*** Opening Data shown ***
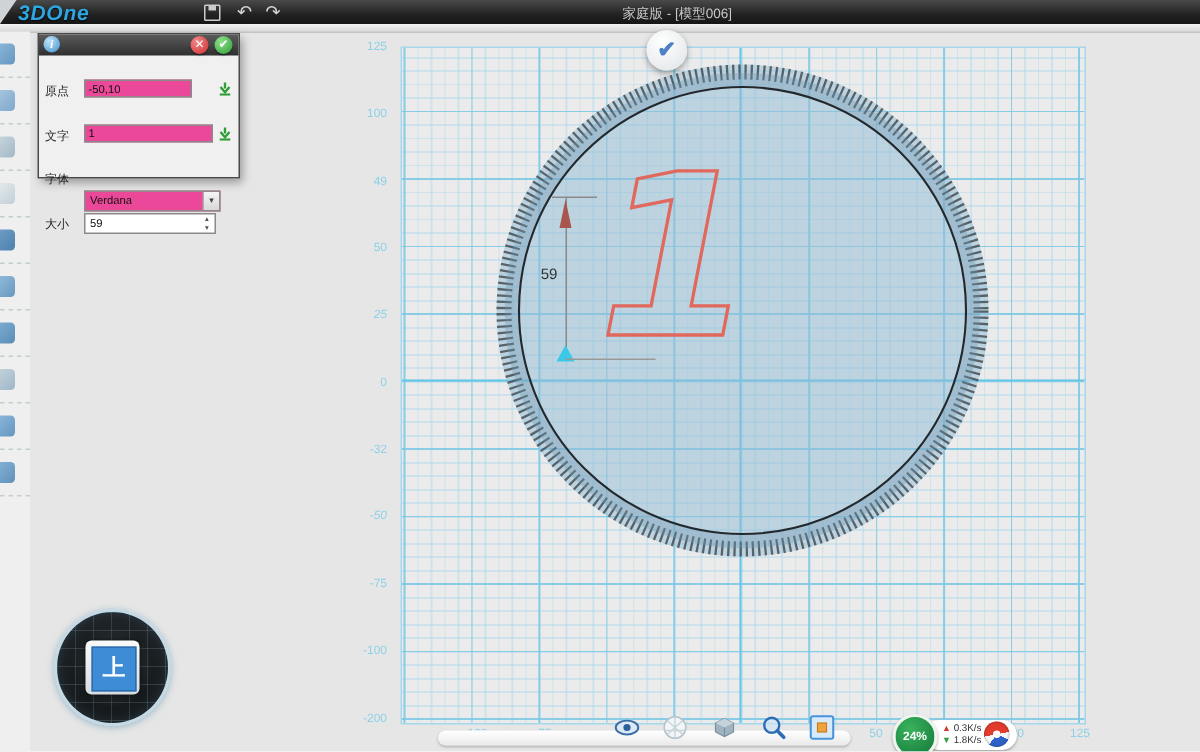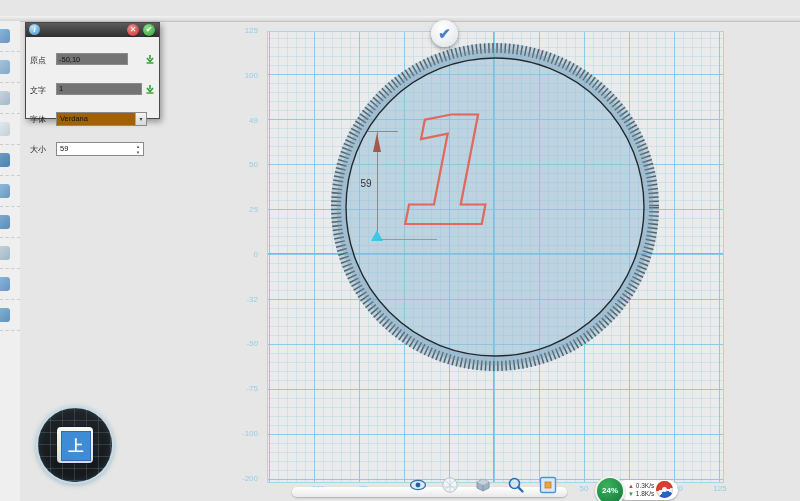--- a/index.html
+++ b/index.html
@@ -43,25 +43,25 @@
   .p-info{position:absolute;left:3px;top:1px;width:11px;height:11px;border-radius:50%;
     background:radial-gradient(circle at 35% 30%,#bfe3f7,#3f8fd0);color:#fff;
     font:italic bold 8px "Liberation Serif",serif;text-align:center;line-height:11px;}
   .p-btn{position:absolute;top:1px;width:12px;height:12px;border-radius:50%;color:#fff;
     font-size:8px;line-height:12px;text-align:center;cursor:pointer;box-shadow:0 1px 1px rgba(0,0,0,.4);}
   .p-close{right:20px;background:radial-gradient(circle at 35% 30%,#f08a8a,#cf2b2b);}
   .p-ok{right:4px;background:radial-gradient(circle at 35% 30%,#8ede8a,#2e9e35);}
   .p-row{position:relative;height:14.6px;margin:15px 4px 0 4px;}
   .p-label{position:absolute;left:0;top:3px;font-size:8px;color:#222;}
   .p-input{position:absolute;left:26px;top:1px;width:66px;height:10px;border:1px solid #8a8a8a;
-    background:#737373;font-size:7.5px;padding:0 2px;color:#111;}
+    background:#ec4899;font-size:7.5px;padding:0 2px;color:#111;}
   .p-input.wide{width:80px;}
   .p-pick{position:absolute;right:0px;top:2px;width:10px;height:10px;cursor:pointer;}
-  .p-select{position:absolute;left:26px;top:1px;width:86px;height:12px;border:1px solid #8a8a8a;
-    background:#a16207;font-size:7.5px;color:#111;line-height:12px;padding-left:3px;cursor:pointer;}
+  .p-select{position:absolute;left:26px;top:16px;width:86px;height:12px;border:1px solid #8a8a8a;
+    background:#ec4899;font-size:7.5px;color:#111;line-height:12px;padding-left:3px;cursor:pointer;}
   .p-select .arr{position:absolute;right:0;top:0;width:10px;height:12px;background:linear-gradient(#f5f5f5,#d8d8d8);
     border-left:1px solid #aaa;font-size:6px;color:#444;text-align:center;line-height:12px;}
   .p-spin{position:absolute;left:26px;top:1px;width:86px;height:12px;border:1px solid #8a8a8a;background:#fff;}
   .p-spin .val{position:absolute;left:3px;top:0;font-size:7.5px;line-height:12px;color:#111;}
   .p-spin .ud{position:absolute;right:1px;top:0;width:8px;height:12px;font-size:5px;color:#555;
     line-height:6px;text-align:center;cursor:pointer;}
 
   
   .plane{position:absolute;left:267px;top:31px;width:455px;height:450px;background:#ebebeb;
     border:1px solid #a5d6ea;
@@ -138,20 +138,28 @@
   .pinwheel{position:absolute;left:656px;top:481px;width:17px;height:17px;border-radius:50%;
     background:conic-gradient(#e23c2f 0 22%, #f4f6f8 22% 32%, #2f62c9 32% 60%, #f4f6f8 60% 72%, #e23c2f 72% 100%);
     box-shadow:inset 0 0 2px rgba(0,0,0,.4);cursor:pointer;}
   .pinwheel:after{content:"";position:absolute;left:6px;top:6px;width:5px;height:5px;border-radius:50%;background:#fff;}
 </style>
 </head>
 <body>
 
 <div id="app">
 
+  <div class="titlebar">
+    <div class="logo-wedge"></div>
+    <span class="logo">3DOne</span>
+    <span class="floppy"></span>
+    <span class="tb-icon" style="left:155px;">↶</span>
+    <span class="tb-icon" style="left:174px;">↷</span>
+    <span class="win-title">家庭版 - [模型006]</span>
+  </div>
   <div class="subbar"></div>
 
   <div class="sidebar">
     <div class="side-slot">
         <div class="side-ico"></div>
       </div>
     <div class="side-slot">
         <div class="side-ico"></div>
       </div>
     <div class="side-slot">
*** Closing Data shown ***
**Exercise details**:
If a line in the records above has the word "icon", copy it out.

**Result of this exercise**:
+    <span class="tb-icon" style="left:155px;">↶</span>
+    <span class="tb-icon" style="left:174px;">↷</span>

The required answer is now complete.